Command and Control (C2) Infrastructure
The attackers’ command-and-control server, located at 67.217.57.240:5656, operated an unauthenticated API that publicly exposed various statistics and functionalities:
– /stats Endpoint: Revealed campaign metrics, including the total number of IPs scanned (91,505) and successful compromises (59,128).
– /domains?client=
– /result Endpoint: Collected exfiltrated data, accepting JSON payloads up to 2MB in size.
– /health Endpoint: Monitored the health status of the C2 server.
Notably, reconnaissance efforts using honeypots confirmed data ingestion by the domain `beelzebub.ai`, with FRP tunneling on port 888 facilitating further network pivoting.
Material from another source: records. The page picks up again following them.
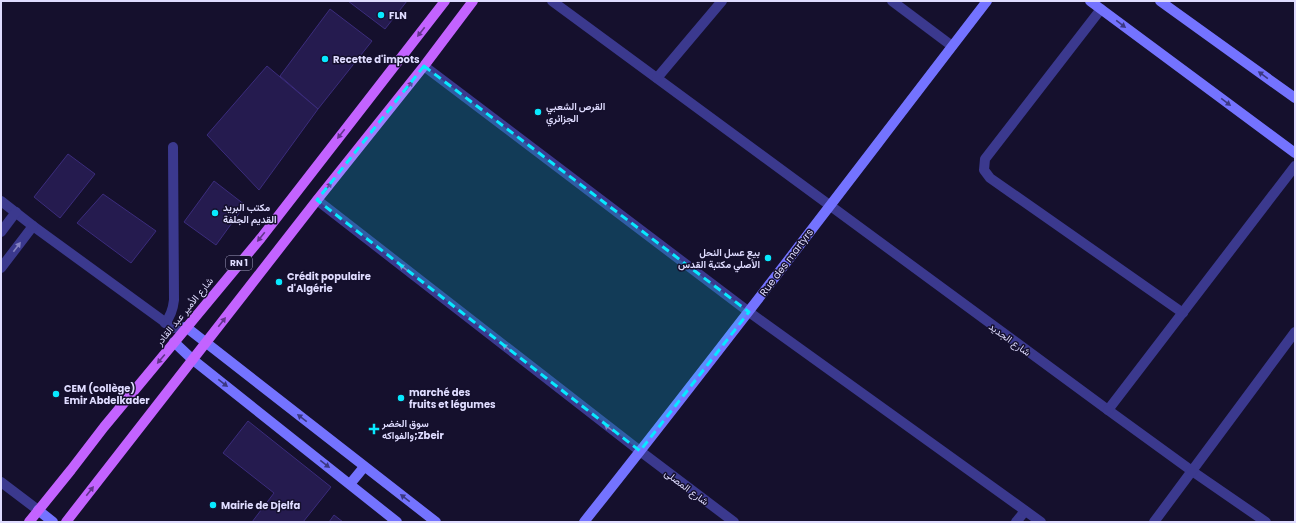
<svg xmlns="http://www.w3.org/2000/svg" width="1296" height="523" font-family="Poppins,Vazirmatn,sans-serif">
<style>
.building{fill:#251b4f;stroke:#3b2c7c}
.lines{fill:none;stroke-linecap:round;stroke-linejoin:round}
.lane{stroke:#3b398e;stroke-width:10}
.street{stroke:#3b398e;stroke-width:10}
.secondary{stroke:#7473ff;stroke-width:10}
.primary{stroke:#c363ff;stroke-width:10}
.oneway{fill:#3b3881}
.oneway2{fill:#63358c}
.oneway3{fill:#8582c1}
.marked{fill:#08e9ff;fill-opacity:0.2;stroke:#08e9ff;stroke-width:3;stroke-dasharray:8 5;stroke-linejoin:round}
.poi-dot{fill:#08e9ff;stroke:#15102d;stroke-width:1.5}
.labels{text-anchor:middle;stroke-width:3;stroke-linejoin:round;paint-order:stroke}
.shield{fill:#15102d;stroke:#a29fc0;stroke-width:1}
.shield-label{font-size:9px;font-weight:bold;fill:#dfdcff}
.poi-label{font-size:10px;font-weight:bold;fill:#dfdcff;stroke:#15102d;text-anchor:start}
.street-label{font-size:10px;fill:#dfdcff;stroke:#15102d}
</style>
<rect width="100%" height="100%" fill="#15102d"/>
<g class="building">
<path d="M348,1H407L385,29Z"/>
<path d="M330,9L372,41L318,109L280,76Z"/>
<path d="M267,66L318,109L259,190L207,135Z"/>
<path d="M68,154L95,174L60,218L34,197Z"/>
<path d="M214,181L245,205L216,245L184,222Z"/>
<path d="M103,194L156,231L131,263L77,223Z"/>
<path d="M248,421L331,487L303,522H252L274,493L223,453Z"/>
<path d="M334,515L343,522H329Z"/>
</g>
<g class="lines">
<g class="lane">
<path d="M165,323C171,316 173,309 174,300L173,147"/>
<path d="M1016,522L1025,511"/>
</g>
<g class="street">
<path d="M552,1L1108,410L1192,471L1266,522"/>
<path d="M892,1L952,46"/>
<path d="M1101,9L985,159L984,170L990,178L1183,313"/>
<path d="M424,66L749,312L1041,522"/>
<path d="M657,78L722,1"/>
<path d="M317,200L640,451L734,522"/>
<path d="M1,201L33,226L173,328L186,327"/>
<path d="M1,232L16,212"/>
<path d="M1,268L33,226"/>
<path d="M1108,410L1295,166"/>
<path d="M1,482L38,510"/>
<path d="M1154,522L1295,332"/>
</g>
<g class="secondary">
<path d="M1090,1L1295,153"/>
<path d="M1160,1L1295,98"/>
<path d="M186,327L436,522"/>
<path d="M174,342L192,359L397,522"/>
<path d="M350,484L364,467"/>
<path d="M38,510L53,522"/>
<path d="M584,522C721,350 853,175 987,1"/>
</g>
<g class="primary">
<path d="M29,522L71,470L104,427L261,238L445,1"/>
<path d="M66,522L317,200L424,66L473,1"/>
</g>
</g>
<defs><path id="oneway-solid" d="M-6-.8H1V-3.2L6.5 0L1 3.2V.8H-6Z"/></defs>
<g class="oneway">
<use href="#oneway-solid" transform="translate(1121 24) rotate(37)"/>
<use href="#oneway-solid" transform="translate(1263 75) rotate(-144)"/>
<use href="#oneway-solid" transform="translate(1226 102) rotate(37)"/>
<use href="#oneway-solid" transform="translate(223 383) rotate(38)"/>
<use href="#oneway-solid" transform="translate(302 418) rotate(-142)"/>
<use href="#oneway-solid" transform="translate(325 464) rotate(38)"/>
<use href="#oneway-solid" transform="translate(405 498) rotate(-142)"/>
</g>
<g class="oneway2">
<use href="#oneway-solid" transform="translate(421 32) rotate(128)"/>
<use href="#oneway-solid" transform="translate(409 86) rotate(-51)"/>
<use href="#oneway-solid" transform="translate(341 134) rotate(128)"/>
<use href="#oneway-solid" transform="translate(328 187) rotate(-51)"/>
<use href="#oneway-solid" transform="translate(261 237) rotate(129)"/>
<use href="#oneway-solid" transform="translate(222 322) rotate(-52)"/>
<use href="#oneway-solid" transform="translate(161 359) rotate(130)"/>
<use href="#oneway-solid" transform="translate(90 491) rotate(-52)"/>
</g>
<g class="oneway3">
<use href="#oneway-solid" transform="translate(17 247) rotate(-53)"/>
<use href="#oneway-solid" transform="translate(404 268) rotate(-142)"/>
<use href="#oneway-solid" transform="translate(507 348) rotate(-142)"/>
<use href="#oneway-solid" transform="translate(609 428) rotate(-142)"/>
</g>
<path class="marked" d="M424,66L749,312L640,451L317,200Z"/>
<g class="poi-dot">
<circle cx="381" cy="15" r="4"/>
<circle cx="325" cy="59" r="4"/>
<circle cx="538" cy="112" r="4"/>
<circle cx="215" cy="213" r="4"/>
<circle cx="768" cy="258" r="4"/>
<circle cx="279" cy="282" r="4"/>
<circle cx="56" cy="394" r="4"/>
<circle cx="401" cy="398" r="4"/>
<path d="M372 423h4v4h4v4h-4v4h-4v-4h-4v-4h4z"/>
<circle cx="213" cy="505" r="4"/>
</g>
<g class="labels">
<rect class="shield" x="226" y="256" width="26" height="14" rx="3"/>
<g class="shield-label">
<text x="239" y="266">RN 1</text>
</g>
<g class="poi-label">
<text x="389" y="19">FLN</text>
<text x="333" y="63">Recette d'impots</text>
<text x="546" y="110">القرص الشعبي<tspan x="546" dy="12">الجزائري</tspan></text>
<text x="223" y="211">مكتب البريد<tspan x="223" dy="12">القديم الجلفة</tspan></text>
<text x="760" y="256" text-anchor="end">بيع عسل النحل<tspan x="760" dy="12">الأصلي مكتبة القدس</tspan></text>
<text x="287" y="280">Crédit populaire<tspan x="287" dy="12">d'Algérie</tspan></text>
<text x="64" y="392">CEM (collège)<tspan x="64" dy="12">Emir Abdelkader</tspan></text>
<text x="409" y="396">marché des<tspan x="409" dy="12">fruits et légumes</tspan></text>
<text x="382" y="427">سوق الخضر<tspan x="382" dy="12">والفواكه;Zbeir</tspan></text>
<text x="221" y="509">Mairie de Djelfa</text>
</g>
<g class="street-label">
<text transform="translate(786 262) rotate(-53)" y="4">Rue des martyrs</text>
<text transform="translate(184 311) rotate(-51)" y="4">شارع الأمير عبد القادر</text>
<text transform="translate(1010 339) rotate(36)" y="4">شارع الجديد</text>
<text transform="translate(687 487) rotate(37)" y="4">شارع المصلى</text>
</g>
</g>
<rect width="1296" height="523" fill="none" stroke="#dfdcff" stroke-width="4"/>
</svg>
Indicators of Compromise (IoCs)
Security teams should be vigilant for the following IoCs associated with the PCPcat campaign:
– C2 IP Addresses: 67.217.57.240 on ports 666, 888, and 5656.
– File Artifacts: Presence of files in `/opt/pcpcat/` and the existence of `~/.pcpcat_installed`.
– Processes: Running instances of `gost` with parameters like `-L socks5://:1080` and `frpc`.
– Log Entries: Strings such as UwU PCP Cat was here~ and references to the Telegram channel `t.me/Persy_PCP`.
Additionally, honeypot deployments have captured instances of Docker API abuse on port 2375, indicating attempts to establish containerized persistence mechanisms.
Detection and Mitigation Strategies
To detect and mitigate the impact of the PCPcat campaign, organizations should implement the following measures:
– Suricata Rules: Deploy alerts for POST requests to the `/result` endpoint containing env payloads.
– YARA Rules: Create rules to identify strings within `react.py` such as CVE-2025-29927 and PCPcat.
– Patch Management: Immediately apply patches addressing CVE-2025-29927 and CVE-2025-66478 to all Next.js and React deployments.
– Credential Rotation: Rotate all potentially compromised credentials, including SSH keys, AWS secrets, and Docker tokens.
– System Monitoring: Regularly monitor system logs and processes for anomalies, particularly the presence of unauthorized systemd services or unexpected network connections.
Attribution and Broader Implications
The PCPcat campaign has been linked to the entity PCP Cat, as evidenced by references in Telegram channels such as `t.me/teampcp`. The tactics employed align with several MITRE ATT&CK techniques, including:
– T1190: Exploitation of public-facing applications.
– T1552: Unsecured credential access.
Projections estimate that the campaign could lead to approximately 41,000 daily compromises, resulting in the harvesting of over 300,000 credentials. These credentials could be utilized for unauthorized cloud service access or sold on underground markets, posing significant risks to affected organizations.
Conclusion
The PCPcat cyberattack underscores the critical importance of timely vulnerability management and proactive security measures. Organizations utilizing Next.js and React frameworks must prioritize patching known vulnerabilities, implementing robust monitoring systems, and educating their teams on emerging threats to safeguard their infrastructure against such sophisticated attacks.